> _YOUR OBJECTIVE_
Looking at the listing below, retype exactly the lines starting at the one containing "pinky mcp: (470, 288)" and ending at the one containing "pinky tip: (567, 249)", both included, and nothing else.

> _MATERIAL FOR THIS TASK_
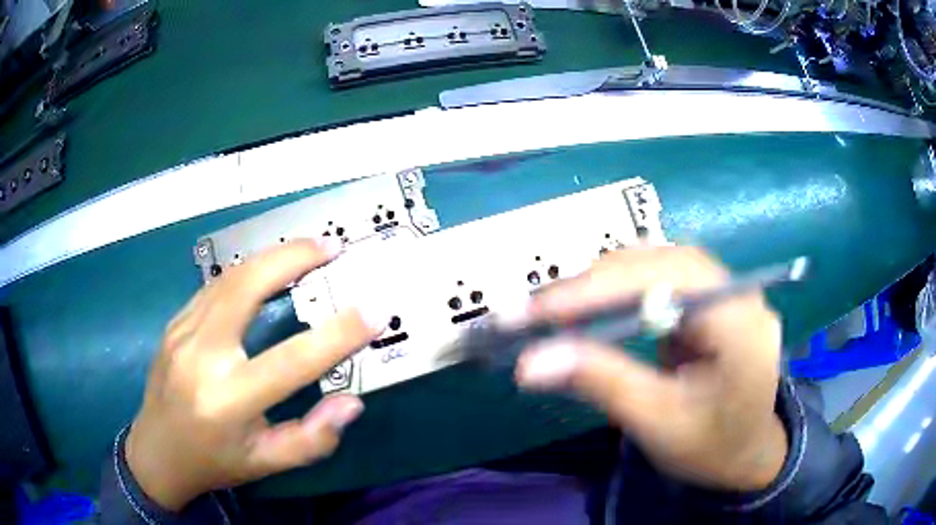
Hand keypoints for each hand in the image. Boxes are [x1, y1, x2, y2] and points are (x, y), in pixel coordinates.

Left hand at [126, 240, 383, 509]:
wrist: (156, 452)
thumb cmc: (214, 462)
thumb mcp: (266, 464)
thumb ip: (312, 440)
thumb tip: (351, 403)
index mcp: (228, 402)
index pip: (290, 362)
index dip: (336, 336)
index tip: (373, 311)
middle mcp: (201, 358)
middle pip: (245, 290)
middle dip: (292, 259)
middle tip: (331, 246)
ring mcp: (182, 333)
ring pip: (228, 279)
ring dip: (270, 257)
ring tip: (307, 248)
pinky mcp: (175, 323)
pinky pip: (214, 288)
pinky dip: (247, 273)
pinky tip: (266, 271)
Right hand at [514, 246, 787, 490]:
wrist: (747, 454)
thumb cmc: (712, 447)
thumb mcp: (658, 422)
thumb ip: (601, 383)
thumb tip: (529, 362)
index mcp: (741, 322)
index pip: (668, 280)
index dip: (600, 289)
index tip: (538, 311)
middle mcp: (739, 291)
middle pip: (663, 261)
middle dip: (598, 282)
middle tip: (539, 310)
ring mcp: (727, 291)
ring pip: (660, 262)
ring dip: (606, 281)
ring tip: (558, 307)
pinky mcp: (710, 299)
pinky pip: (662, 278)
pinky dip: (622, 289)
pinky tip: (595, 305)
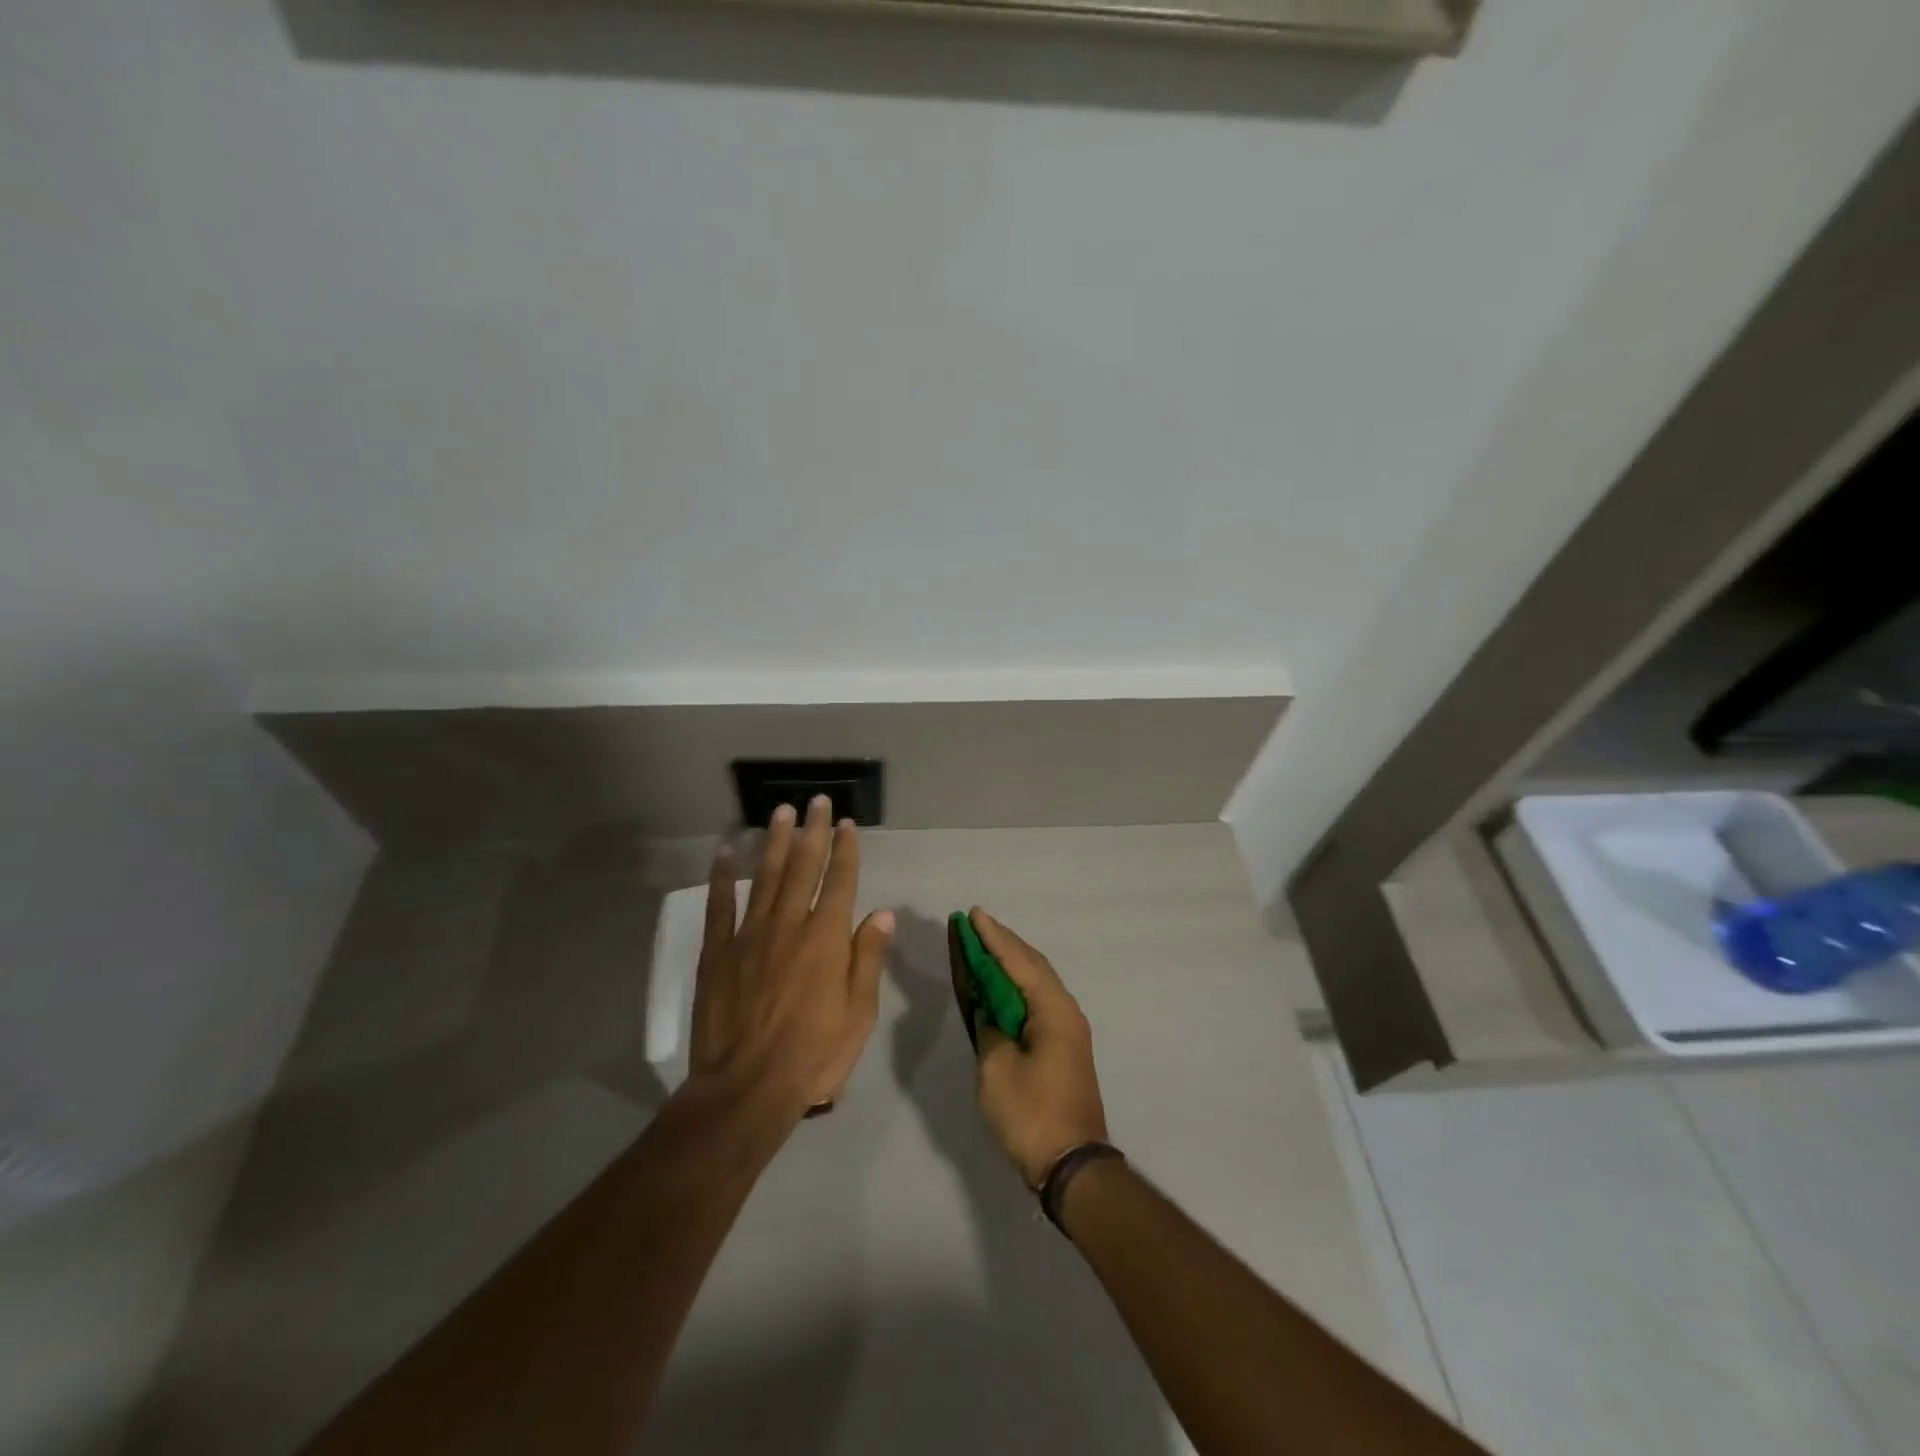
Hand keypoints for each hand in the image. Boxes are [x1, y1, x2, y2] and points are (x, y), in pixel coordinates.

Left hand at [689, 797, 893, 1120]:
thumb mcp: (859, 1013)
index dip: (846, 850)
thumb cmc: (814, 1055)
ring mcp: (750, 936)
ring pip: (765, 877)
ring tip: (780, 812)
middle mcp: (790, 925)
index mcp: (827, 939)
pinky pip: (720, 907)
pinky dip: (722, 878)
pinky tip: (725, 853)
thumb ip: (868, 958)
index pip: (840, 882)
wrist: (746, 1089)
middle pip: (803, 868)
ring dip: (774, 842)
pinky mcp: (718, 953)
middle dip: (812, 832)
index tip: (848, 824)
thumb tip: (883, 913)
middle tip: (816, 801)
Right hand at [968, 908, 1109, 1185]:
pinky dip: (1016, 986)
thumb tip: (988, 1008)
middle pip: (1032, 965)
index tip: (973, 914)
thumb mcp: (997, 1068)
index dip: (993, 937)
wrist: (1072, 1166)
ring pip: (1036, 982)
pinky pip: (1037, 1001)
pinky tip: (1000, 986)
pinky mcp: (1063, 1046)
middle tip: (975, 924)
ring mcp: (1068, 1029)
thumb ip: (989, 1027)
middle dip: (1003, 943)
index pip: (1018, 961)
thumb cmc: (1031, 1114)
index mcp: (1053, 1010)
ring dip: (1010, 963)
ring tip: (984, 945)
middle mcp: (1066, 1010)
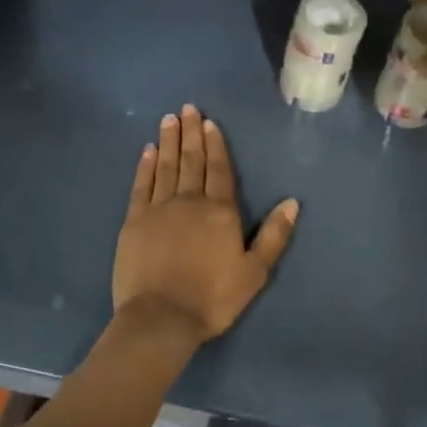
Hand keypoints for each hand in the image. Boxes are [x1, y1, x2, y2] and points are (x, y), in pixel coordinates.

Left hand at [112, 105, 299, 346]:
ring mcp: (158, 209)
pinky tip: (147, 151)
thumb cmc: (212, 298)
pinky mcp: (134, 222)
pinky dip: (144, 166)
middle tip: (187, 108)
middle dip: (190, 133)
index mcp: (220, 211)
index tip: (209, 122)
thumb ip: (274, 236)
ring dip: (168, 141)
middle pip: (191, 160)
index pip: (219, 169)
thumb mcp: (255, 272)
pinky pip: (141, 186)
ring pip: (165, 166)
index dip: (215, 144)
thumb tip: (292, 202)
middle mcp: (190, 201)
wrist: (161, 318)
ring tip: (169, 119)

---

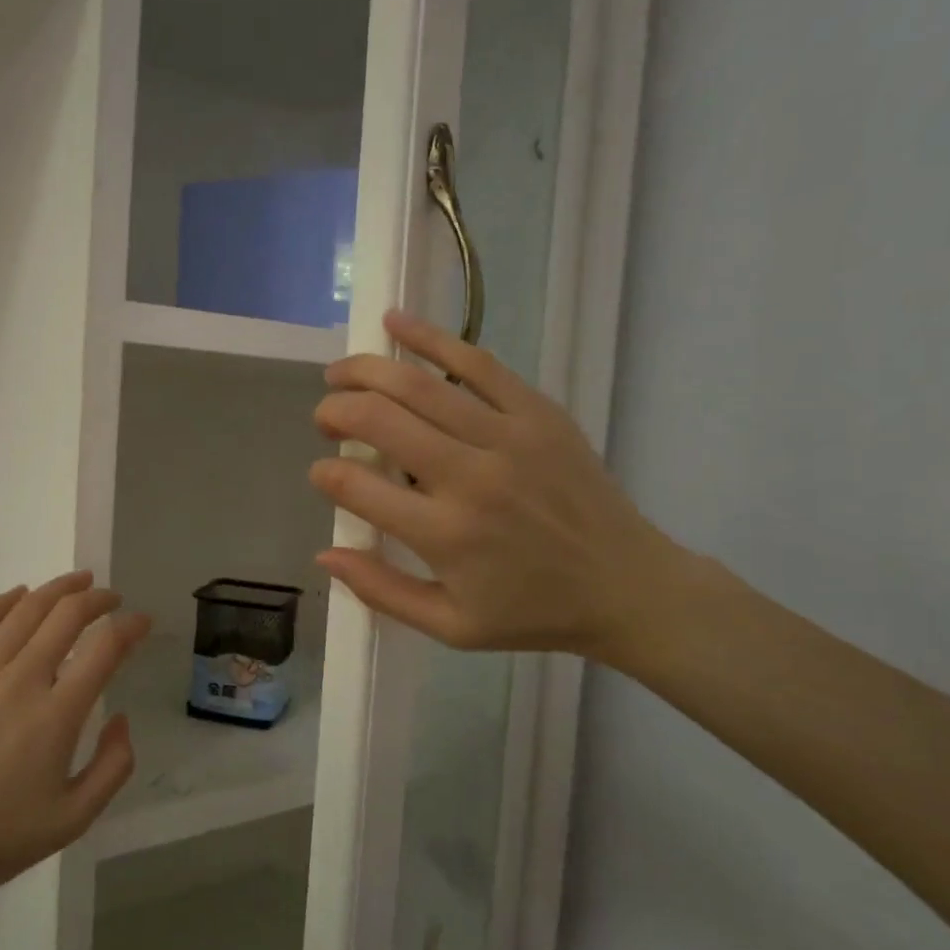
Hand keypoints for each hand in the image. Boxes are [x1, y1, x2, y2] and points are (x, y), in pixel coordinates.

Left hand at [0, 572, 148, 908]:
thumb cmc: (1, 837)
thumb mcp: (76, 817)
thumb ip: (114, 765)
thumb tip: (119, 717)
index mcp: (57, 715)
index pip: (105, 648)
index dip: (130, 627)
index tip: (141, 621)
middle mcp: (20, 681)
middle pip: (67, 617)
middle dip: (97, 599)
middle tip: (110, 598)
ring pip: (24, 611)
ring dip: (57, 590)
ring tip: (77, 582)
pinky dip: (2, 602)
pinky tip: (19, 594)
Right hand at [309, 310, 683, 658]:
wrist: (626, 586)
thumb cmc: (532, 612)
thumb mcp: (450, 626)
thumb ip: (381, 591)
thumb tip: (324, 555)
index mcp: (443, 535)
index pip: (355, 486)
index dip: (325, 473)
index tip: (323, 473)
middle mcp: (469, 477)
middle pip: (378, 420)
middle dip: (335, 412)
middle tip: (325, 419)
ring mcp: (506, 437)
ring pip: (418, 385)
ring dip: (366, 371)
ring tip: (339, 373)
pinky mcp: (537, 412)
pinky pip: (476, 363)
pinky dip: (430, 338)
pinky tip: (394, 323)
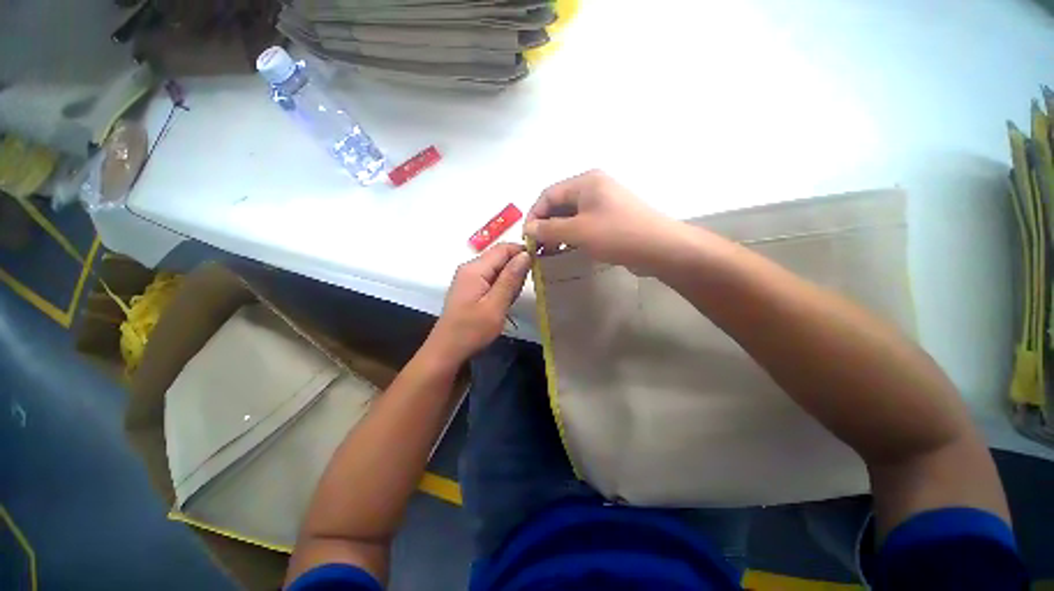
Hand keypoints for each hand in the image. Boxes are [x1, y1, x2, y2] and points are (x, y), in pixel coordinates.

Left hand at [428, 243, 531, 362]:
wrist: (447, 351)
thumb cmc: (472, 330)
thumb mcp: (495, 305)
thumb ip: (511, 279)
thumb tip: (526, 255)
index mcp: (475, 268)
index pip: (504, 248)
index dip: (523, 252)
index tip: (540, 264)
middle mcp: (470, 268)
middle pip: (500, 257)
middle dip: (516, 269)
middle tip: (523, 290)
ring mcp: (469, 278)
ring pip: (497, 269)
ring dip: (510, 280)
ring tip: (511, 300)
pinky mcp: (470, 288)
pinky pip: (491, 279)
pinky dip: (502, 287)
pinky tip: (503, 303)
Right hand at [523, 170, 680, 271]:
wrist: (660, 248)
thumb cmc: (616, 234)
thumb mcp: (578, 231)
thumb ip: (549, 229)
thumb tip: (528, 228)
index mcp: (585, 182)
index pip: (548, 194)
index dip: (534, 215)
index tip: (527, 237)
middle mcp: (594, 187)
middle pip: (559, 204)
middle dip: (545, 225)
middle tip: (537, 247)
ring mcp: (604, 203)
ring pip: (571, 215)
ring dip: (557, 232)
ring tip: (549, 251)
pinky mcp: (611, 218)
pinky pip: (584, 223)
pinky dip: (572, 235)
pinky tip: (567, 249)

---

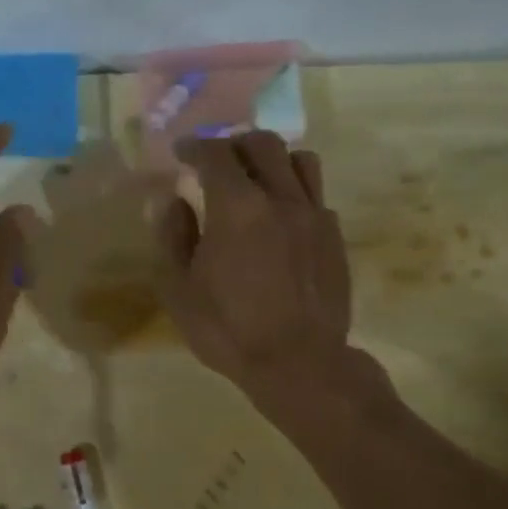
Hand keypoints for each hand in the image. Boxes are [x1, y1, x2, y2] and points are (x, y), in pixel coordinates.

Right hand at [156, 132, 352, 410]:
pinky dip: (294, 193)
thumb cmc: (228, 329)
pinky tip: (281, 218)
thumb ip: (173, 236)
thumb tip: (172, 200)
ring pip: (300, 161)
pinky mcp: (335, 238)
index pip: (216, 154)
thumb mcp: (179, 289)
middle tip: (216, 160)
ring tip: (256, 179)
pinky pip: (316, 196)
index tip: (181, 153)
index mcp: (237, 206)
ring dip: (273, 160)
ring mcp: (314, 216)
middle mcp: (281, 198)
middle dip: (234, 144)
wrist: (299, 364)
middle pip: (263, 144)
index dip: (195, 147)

> _OUTPUT_
pinky mcp: (470, 288)
pinky pip: (491, 279)
pinky dip: (502, 287)
pinky tip: (503, 303)
Right hand at [523, 170, 680, 271]:
wrist: (660, 248)
thumb cmc: (616, 234)
thumb mcp: (578, 231)
thumb ip: (549, 229)
thumb tip: (528, 228)
index mcp: (585, 182)
index pip: (548, 194)
index dip: (534, 215)
index tip: (527, 237)
middle mcp: (594, 187)
middle pip: (559, 204)
middle dip: (545, 225)
middle tip: (537, 247)
ring mcp: (604, 203)
ring pip: (571, 215)
ring dip: (557, 232)
ring tip: (549, 251)
pinky mcp: (611, 218)
pinky pip: (584, 223)
pinky dip: (572, 235)
pinky tip: (567, 249)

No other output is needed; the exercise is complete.